I'm trying to take a number and divide it by 100 to get 1%, but when i tried to convert it to integer using the int(), it's giving me some weird output. i have no clue what i'm doing wrong here.

totalsupply = 1000000000000000000000000000000
onepercent = int((totalsupply/100))

print(totalsupply)
print(onepercent)

the output is coming out as such:

1000000000000000000000000000000
9999999999999999583119736832
[Finished in 68ms]

I was expecting the onepercent to be this: 10000000000000000000000000000.

CodePudding user response:

According to this post, python tries to convert the number to a float on a division.

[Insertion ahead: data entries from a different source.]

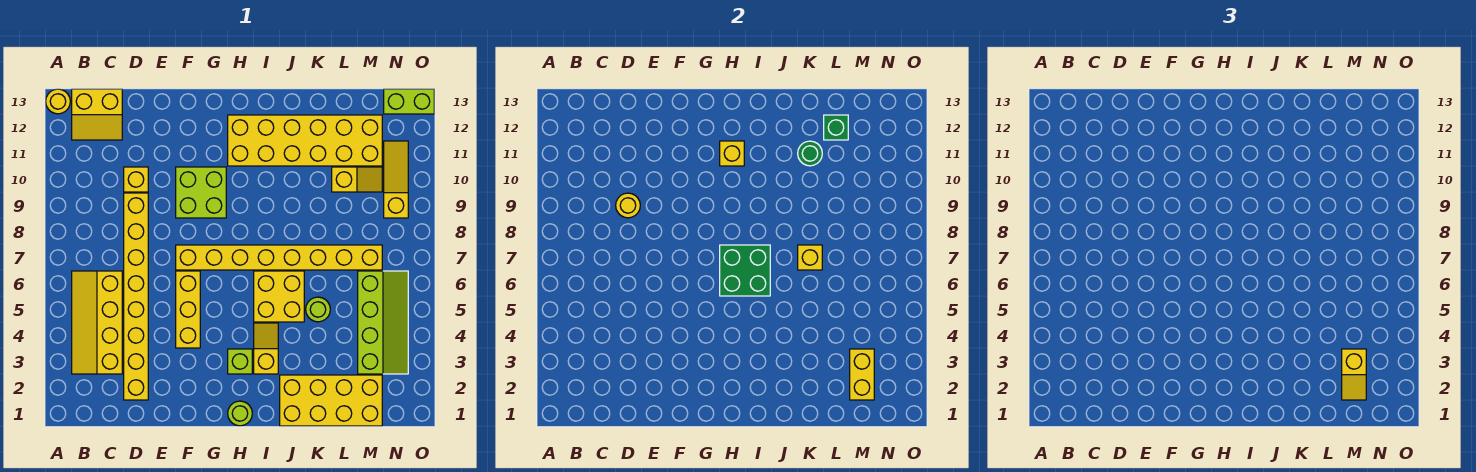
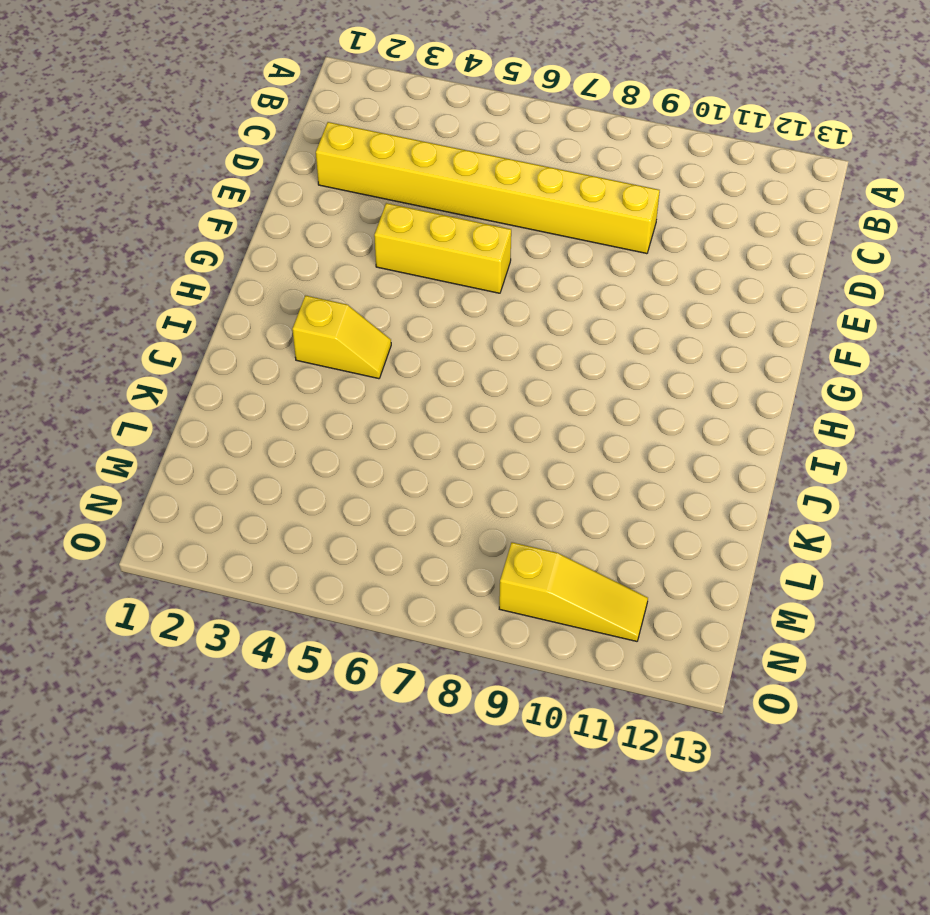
none -> yellow round brick A13 level 1
none -> yellow slope B3:C6 level 1 top C
none -> yellow slope B12:C13 level 1 top 13

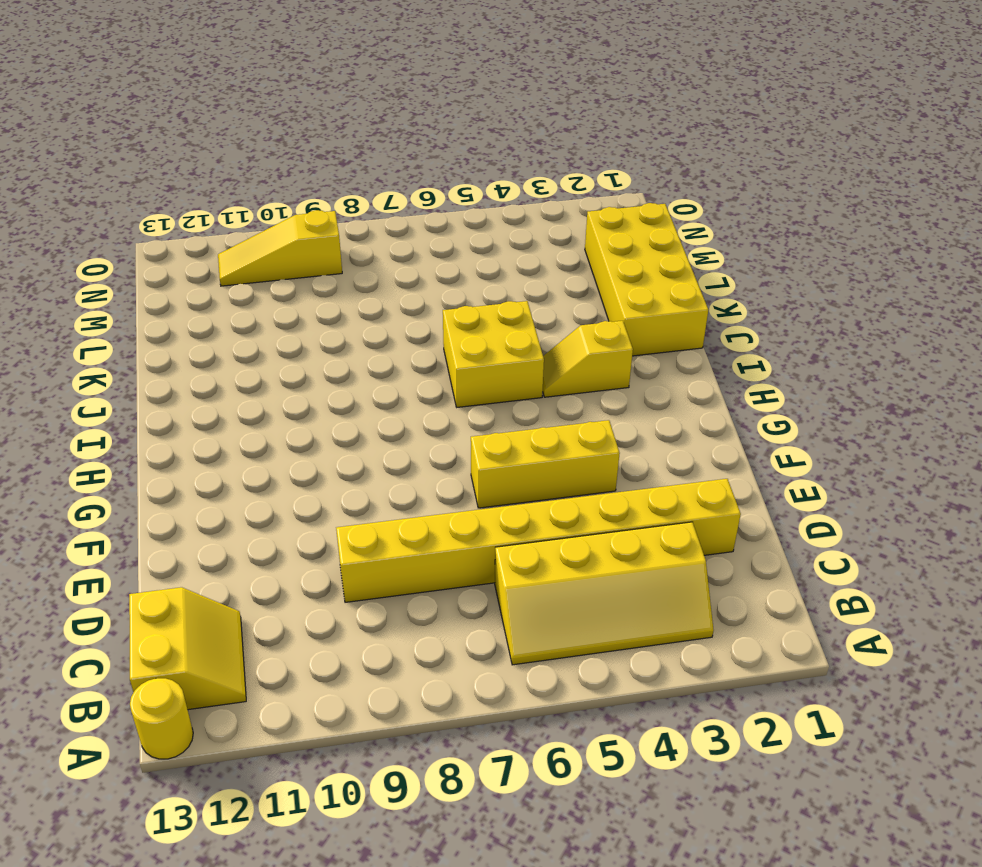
none -> yellow brick D10 level 1
none -> yellow brick F7:M7 level 1
none -> lime brick F9:G10 level 1

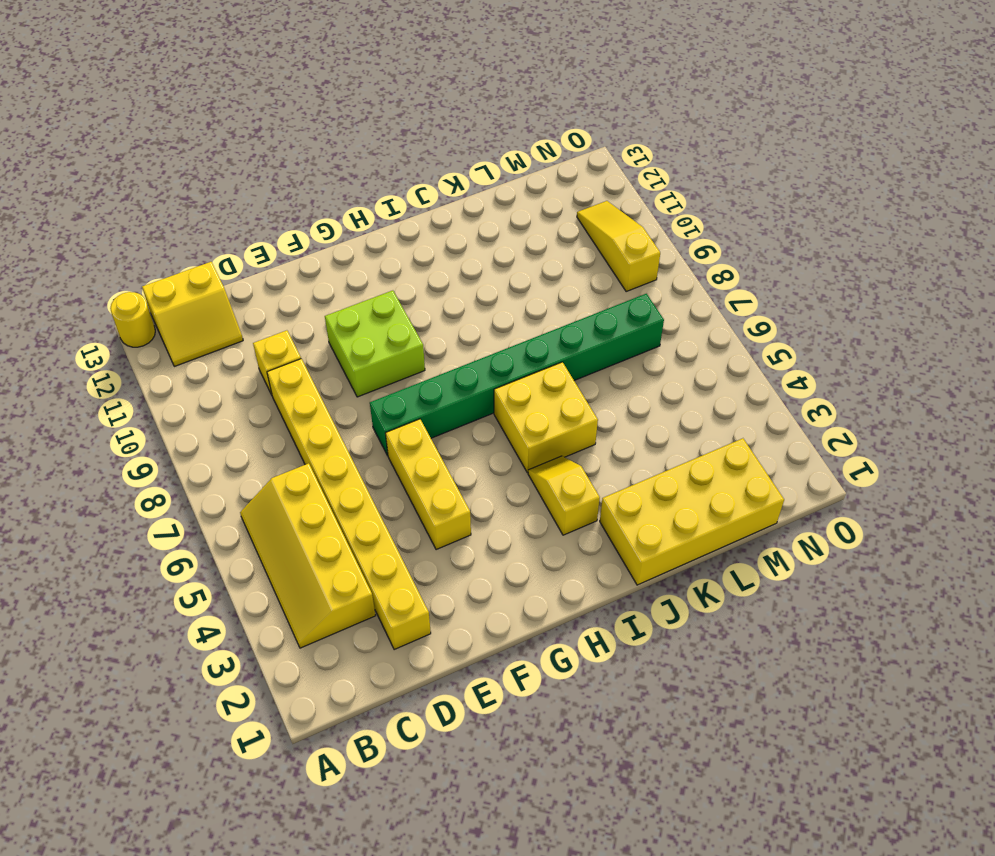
green brick F7:M7 level 1 -> yellow brick F7:M7 level 1
none -> lime round brick H1 level 1
none -> lime brick H3 level 1
none -> yellow brick H11:M12 level 1

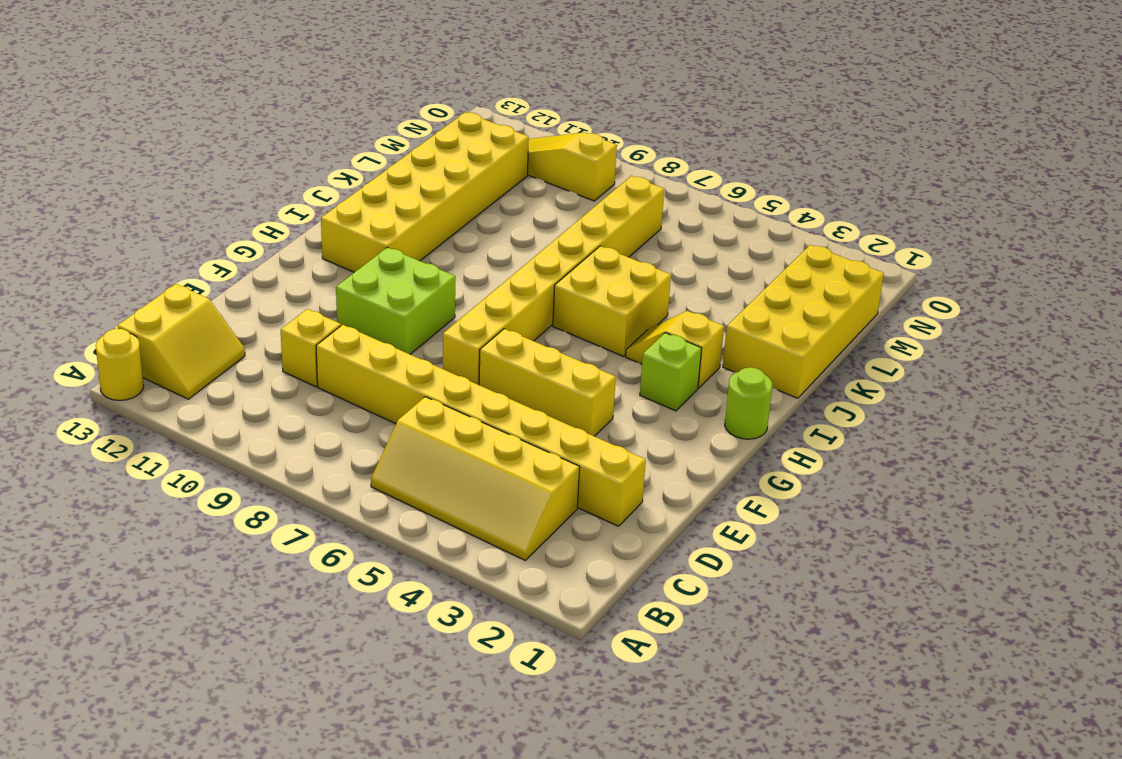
none -> lime round brick K5 level 1
none -> yellow slope L10:M10 level 1 top L
none -> lime slope M3:N6 level 1 top M

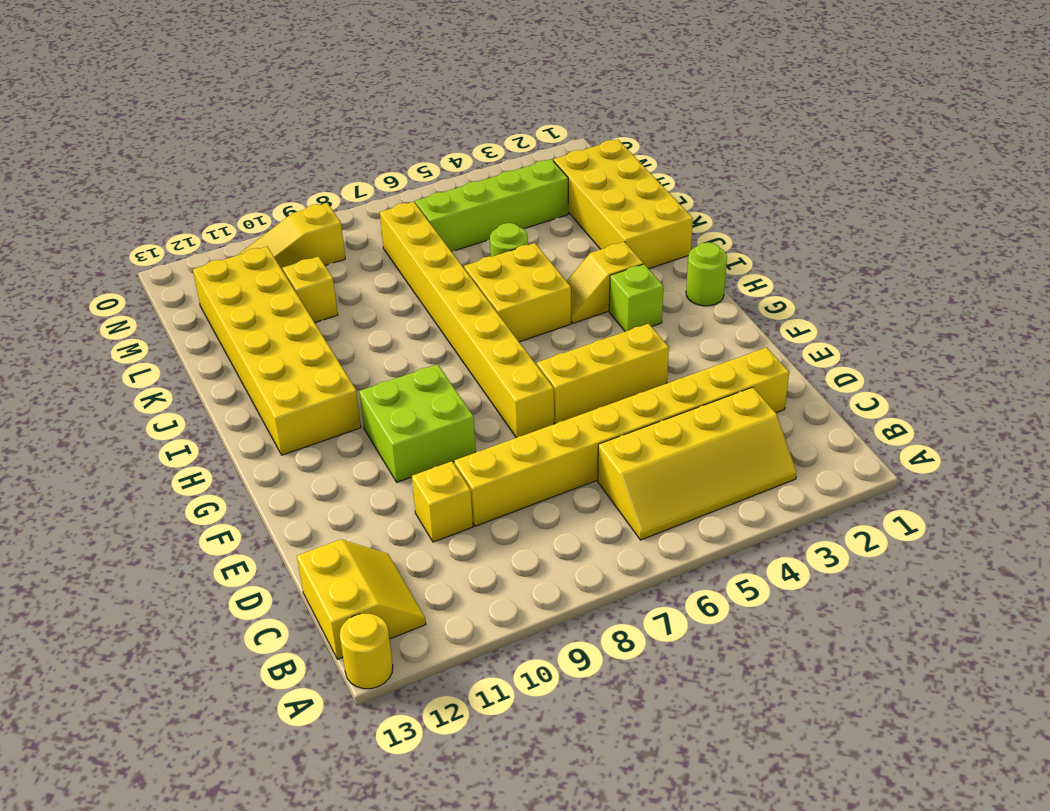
none -> lime brick N13:O13 level 1
none -> yellow round brick D9 level 2
none -> green brick H6:I7 level 2

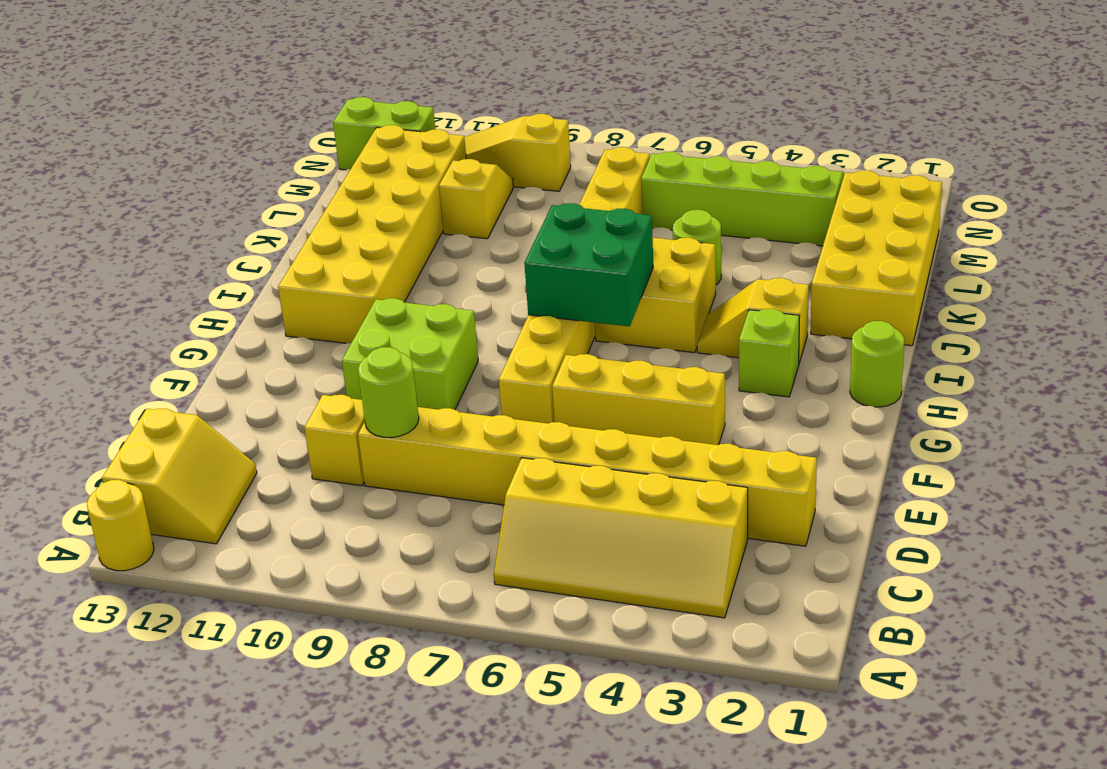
lime round brick D9 level 2 -> yellow round brick D9 level 2
lime brick N12:N13 level 1 -> lime brick N13:O13 level 1
none -> yellow brick H11 level 2
none -> yellow brick K7 level 2
none -> green round brick K11 level 2

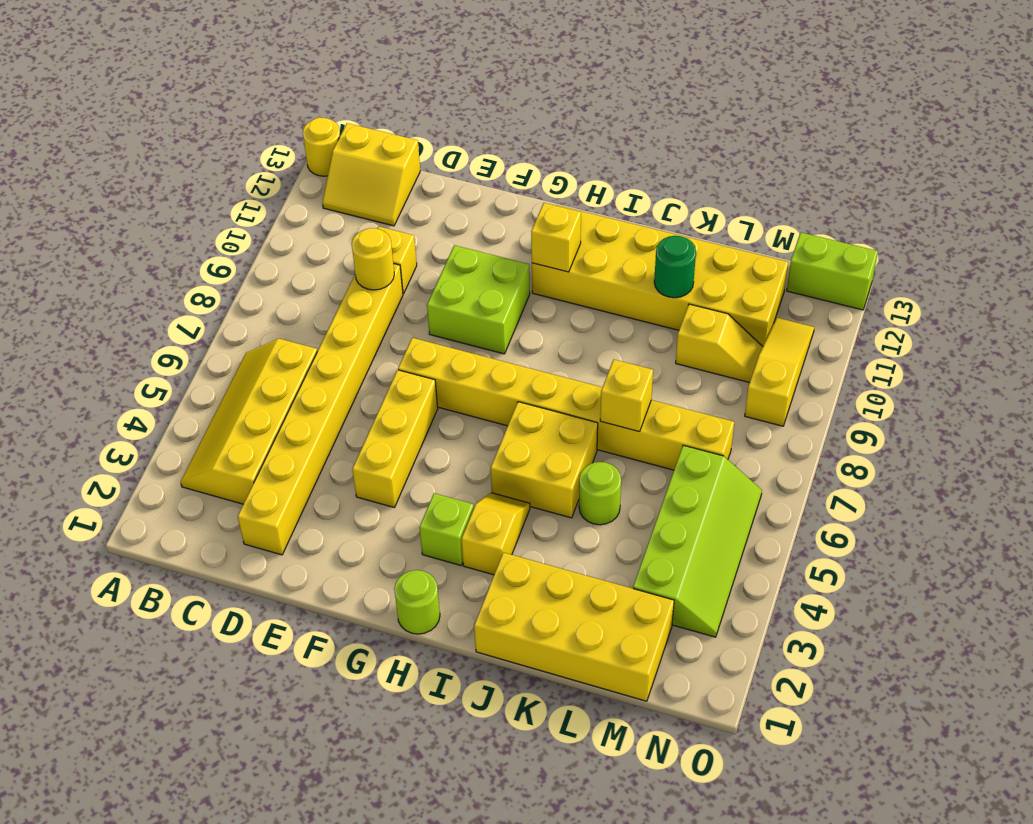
none -> green brick H6:I7 level 2
none -> green brick L12 level 2
none -> yellow brick M2:M3 level 2

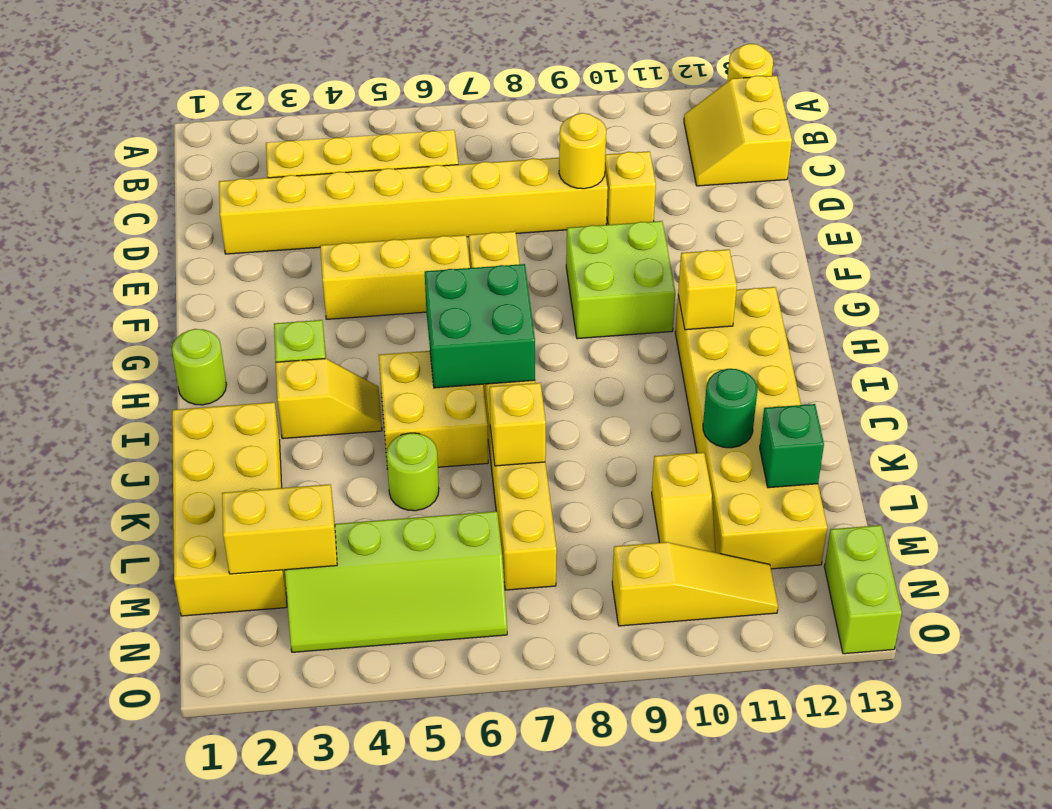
none -> yellow slope M2:M3 level 3 top 3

However, floats are limited to 1.7976931348623157e 308. A workaround is to use the // operator which returns an int from the division, so for your example:

totalsupply = 1000000000000000000000000000000
onepercent = totalsupply//100

print(totalsupply)
print(onepercent)

CodePudding user response:

Python has a built-in integer type that has infinite precision. That's what you are creating with your first line

 totalsupply = 1000000000000000000000000000000

However, python has two division operators. The standard division "slash" operator ("/") is floating-point operation, whereas the double-slash gives integers.

Hence totalsupply/100 is a floating point number, which has finite precision, and so the closest it can do is 9999999999999999583119736832.

However, if instead you do

onepercent = totalsupply//100
print(onepercent)

you get the expected 100000000000000000000000000000.